More Ways to Build and Scale AI Agents with Vertex AI Agent Builder

Introduction

Building and scaling AI agents is crucial in today’s technological landscape. With the advancements in machine learning and artificial intelligence, developers are constantly looking for ways to improve the efficiency and effectiveness of their AI agents.

New Capabilities with Agent Builder

Recently, Google announced new capabilities with Agent Builder to help developers build, scale, and govern AI agents more effectively. These new features span across the entire agent lifecycle, making it easier for developers to take their AI agents from prototype to production at a global scale.

Building AI Agents with Agent Builder

One of the key features of Agent Builder is its ability to help developers build and deploy generative AI agents using powerful tools and infrastructure. This codelab provides a step-by-step guide on how to create and deploy AI agents with ease.

Agent Engine Overview

Agent Builder also offers an overview of Agent Engine, which allows developers to deploy and scale agents with a managed runtime and end-to-end management capabilities. This feature enables developers to customize the agent’s container image with build-time installation, enhancing the agent’s performance and scalability.

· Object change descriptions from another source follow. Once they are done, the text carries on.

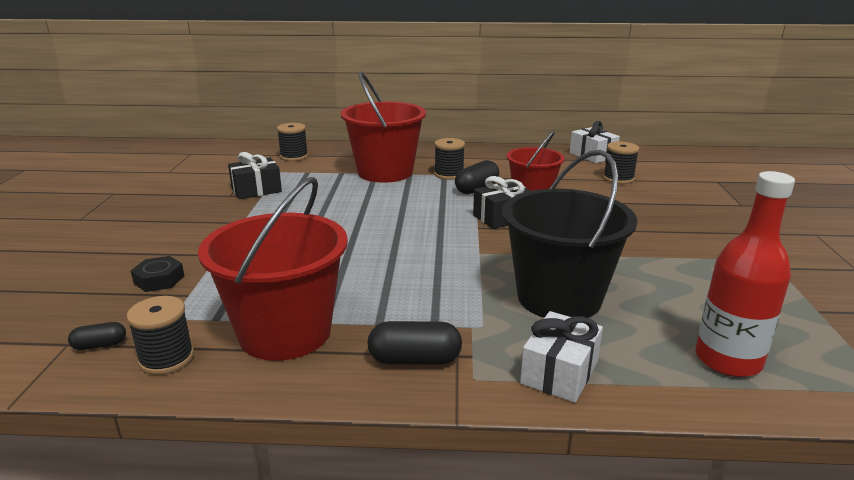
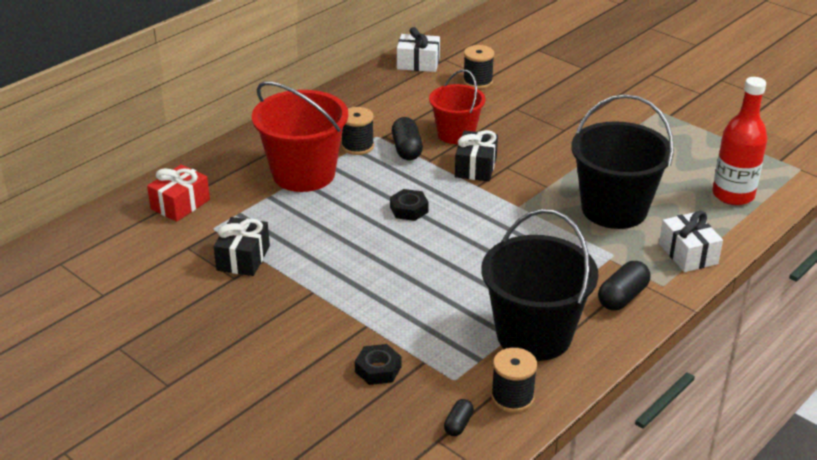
camera: 50 degrees left, 10 degrees up
(285, 332) = (534, 335): red bucket -> black bucket
(294, 156) = (180, 204): black spool -> red gift
(399, 215) = (409, 209): none -> black nut

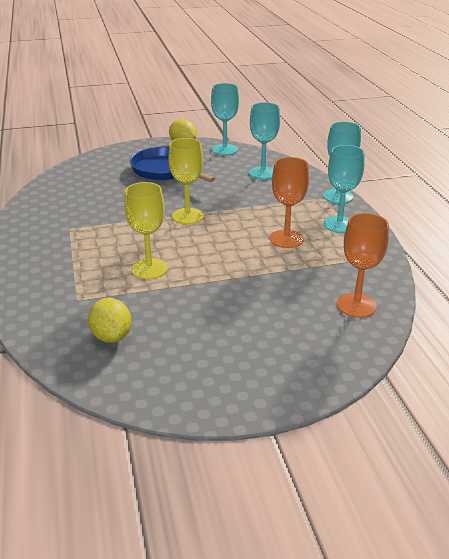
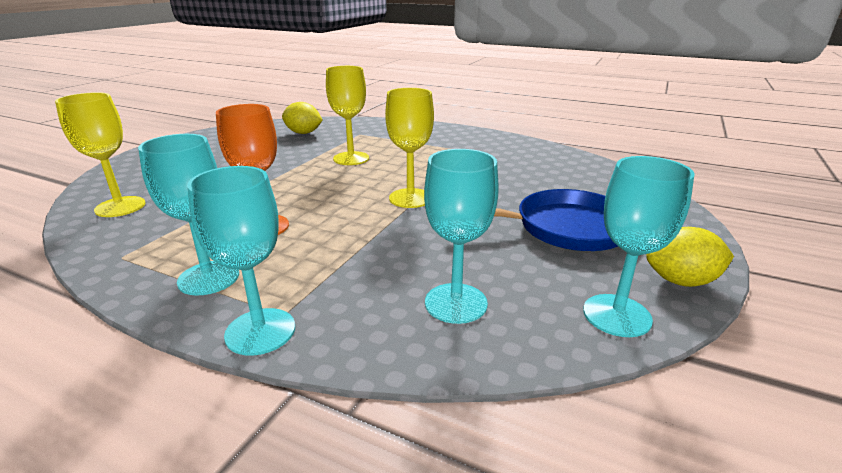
camera: 130 degrees right, 5 degrees down
(356, 305) = (120, 207): orange goblet -> yellow goblet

Flexible Pricing and Usage

For enterprises already using Agent Builder, the flexible, usage-based pricing model makes it easier to plan and scale their AI agents. Teams can now leverage Agent Builder’s capabilities with confidence, knowing that they can easily manage costs and scale their agents as needed.

Conclusion

With the new capabilities and features offered by Agent Builder, developers have more ways to build and scale AI agents effectively. Whether you are a seasoned developer or just starting with AI agents, Agent Builder provides the tools and infrastructure needed to create high-performing AI agents at a global scale.